Asita Riau Dukung Penerapan New Normal Pandemi Covid-19
BUALBUAL.com - Rencana pemerintah menerapkan new normal yang dimulai bulan depan, mendapat dukungan dari Association of The Indonesian Tours And Travel Agencies (Asita) Provinsi Riau.

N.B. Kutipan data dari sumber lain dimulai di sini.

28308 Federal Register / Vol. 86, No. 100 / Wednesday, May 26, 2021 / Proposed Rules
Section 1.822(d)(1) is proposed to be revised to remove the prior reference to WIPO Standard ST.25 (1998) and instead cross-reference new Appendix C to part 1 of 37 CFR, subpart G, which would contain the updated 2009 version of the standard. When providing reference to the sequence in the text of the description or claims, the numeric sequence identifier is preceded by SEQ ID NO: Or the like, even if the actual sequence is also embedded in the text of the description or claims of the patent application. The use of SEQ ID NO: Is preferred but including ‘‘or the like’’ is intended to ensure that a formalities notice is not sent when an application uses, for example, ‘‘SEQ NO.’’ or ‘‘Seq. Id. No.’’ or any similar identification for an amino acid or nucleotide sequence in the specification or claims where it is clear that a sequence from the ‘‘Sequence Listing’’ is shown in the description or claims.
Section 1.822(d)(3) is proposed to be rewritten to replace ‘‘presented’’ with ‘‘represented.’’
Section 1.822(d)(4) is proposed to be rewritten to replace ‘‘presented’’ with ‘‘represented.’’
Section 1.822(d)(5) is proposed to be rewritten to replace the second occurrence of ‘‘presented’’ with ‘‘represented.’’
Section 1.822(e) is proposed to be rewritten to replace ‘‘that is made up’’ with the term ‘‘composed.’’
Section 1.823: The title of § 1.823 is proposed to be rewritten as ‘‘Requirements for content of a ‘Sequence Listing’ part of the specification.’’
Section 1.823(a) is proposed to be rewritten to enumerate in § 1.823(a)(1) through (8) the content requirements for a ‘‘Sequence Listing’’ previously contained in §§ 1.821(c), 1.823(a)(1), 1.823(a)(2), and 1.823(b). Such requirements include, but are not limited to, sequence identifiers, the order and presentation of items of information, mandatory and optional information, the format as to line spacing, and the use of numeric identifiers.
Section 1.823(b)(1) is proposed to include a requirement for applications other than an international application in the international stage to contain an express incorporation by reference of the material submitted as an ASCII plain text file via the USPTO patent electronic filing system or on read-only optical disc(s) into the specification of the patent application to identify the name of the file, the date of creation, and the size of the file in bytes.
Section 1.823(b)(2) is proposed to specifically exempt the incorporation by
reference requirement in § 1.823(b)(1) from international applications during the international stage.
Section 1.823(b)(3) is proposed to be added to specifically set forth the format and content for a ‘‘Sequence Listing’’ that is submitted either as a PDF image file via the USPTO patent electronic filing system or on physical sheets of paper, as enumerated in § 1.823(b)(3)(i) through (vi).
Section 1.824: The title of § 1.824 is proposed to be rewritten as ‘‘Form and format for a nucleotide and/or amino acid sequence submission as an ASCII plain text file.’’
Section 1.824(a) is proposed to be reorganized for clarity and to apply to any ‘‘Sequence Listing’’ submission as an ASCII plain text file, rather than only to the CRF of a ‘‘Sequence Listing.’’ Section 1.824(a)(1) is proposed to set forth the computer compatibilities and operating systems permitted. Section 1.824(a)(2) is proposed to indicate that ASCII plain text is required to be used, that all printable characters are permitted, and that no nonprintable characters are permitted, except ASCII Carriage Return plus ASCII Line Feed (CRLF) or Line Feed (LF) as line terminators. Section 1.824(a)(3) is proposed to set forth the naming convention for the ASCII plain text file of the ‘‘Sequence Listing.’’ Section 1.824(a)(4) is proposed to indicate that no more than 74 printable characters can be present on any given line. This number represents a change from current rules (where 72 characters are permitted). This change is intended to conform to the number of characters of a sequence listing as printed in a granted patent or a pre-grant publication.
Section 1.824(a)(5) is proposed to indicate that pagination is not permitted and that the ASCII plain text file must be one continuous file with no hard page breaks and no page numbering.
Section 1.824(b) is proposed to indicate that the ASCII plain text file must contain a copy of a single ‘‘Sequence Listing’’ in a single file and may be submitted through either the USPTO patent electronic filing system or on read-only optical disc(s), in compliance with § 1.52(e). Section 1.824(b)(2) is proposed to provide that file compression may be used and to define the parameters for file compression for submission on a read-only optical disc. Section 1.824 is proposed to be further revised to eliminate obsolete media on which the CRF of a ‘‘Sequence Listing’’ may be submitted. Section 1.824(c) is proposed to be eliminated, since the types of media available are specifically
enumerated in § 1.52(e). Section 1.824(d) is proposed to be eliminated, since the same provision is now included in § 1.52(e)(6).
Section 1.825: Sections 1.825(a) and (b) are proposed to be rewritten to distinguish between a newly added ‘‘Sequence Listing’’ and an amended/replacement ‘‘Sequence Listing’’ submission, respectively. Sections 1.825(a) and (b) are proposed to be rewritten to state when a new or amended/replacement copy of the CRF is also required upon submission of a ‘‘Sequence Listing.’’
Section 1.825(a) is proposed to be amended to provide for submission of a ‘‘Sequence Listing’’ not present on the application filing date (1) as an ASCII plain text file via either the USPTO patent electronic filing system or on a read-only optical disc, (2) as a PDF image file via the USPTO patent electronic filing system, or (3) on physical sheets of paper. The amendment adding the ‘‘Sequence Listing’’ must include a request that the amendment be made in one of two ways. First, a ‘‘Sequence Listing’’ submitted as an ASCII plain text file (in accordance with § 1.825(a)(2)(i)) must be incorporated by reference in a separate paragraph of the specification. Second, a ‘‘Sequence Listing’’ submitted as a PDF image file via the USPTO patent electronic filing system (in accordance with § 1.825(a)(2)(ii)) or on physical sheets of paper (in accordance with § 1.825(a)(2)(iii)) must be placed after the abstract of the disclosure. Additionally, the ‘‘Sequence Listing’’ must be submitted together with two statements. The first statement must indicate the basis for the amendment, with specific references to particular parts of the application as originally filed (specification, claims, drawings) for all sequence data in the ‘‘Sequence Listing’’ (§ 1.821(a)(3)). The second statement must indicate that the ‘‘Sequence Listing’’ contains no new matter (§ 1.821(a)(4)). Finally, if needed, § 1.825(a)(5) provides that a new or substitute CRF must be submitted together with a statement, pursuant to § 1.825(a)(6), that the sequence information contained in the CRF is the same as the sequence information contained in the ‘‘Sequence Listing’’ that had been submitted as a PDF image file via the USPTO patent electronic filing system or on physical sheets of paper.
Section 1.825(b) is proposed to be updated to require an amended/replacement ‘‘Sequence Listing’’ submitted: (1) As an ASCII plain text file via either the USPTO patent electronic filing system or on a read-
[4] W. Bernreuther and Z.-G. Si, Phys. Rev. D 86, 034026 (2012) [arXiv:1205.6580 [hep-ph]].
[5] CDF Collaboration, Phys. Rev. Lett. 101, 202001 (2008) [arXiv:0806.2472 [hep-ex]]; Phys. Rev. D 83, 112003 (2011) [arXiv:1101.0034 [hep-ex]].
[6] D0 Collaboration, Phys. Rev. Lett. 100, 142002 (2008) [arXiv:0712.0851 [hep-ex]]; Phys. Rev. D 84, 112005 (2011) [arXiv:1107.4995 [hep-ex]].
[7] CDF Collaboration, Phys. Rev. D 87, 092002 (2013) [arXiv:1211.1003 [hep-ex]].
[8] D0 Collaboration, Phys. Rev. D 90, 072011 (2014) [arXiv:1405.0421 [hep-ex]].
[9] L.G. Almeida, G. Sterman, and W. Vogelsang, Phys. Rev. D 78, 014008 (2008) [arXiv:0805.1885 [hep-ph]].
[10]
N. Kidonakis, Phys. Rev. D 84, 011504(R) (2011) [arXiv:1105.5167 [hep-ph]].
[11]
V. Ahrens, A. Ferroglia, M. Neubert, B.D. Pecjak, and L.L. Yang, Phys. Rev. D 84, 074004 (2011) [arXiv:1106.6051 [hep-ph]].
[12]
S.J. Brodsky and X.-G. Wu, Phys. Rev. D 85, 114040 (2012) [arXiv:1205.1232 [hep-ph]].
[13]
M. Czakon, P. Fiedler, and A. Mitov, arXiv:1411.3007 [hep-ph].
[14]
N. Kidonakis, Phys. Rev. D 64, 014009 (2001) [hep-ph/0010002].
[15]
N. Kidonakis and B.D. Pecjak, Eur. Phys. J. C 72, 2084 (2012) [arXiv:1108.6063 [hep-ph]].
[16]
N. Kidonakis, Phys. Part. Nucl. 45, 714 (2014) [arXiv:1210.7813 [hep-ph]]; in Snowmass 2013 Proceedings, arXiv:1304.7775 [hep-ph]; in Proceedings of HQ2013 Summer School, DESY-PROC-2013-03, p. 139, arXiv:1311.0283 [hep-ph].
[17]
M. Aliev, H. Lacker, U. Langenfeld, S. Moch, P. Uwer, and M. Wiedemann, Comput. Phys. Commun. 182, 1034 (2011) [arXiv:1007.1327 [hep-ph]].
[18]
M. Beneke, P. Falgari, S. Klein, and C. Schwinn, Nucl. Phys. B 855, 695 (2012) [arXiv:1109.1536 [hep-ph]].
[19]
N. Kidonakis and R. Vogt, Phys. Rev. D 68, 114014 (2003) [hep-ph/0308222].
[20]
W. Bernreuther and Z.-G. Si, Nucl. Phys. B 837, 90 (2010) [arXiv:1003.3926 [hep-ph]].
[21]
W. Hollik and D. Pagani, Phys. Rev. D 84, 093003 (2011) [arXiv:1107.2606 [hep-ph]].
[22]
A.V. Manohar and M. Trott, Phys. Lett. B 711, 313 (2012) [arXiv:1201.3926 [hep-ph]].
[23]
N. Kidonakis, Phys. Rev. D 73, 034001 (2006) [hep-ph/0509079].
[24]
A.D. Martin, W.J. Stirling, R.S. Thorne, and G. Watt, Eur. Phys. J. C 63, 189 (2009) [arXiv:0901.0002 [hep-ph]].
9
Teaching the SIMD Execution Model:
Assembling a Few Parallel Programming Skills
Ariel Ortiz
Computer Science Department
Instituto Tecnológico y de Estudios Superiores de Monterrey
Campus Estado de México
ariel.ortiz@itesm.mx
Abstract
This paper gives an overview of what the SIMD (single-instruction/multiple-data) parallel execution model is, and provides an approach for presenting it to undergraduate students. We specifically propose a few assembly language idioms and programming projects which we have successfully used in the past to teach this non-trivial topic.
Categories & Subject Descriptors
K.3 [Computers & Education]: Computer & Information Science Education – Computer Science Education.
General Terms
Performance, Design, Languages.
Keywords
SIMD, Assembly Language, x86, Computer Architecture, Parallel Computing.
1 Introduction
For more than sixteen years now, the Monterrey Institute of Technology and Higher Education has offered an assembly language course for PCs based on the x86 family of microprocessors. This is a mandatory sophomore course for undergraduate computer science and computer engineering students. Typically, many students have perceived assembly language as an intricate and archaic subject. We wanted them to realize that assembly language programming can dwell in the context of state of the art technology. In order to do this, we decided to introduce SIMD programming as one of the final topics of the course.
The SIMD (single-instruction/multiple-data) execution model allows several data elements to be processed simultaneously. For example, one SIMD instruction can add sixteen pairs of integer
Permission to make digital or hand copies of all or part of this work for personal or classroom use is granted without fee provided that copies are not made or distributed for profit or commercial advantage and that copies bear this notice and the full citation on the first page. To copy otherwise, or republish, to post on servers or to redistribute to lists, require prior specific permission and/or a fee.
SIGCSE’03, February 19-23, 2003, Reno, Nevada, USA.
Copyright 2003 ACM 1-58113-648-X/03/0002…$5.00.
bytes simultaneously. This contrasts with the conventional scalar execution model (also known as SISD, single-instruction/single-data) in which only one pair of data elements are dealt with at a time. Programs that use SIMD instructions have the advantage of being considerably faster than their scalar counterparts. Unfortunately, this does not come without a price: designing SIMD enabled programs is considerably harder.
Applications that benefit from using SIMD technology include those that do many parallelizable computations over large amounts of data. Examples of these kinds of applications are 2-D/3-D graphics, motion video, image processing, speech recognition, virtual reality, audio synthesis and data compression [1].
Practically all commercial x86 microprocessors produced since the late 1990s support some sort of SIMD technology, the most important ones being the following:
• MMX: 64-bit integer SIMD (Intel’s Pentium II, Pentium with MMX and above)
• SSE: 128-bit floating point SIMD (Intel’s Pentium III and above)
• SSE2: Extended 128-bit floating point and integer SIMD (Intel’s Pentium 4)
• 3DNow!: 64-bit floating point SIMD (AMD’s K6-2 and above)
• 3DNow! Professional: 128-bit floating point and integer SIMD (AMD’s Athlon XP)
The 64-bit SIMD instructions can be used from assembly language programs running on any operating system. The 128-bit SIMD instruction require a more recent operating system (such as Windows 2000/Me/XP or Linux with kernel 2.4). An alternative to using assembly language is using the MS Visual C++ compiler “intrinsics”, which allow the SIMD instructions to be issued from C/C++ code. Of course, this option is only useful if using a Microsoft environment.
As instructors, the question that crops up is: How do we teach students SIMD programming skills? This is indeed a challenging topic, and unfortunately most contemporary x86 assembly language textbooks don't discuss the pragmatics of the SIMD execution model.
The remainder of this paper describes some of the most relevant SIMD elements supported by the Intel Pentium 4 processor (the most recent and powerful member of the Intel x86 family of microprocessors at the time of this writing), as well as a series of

Asita menyambut baik rencana pemerintah itu untuk menyelamatkan perekonomian Indonesia yang saat ini sedang terpuruk akibat pandemi Corona Virus Disease (Covid-19). Ketua ASITA Riau, Dede Firmansyah mengatakan, semasa pandemi Covid-19, dunia pariwisata yang sedang berbenah dan berkembang, paling merasakan dampaknya.
"Selama pandemi, travel agent tak ada sama sekali pemasukan alias nol. Ya karena sama-sama kita tahu kemarin itukan memang tak ada penerbangan. Bus pariwisata juga enggak jalan. Makanya memang tak ada pemasukan sama sekali. Makanya kami mendukung new normal itu dilakukan," ujar Dede, Rabu (27/5/2020).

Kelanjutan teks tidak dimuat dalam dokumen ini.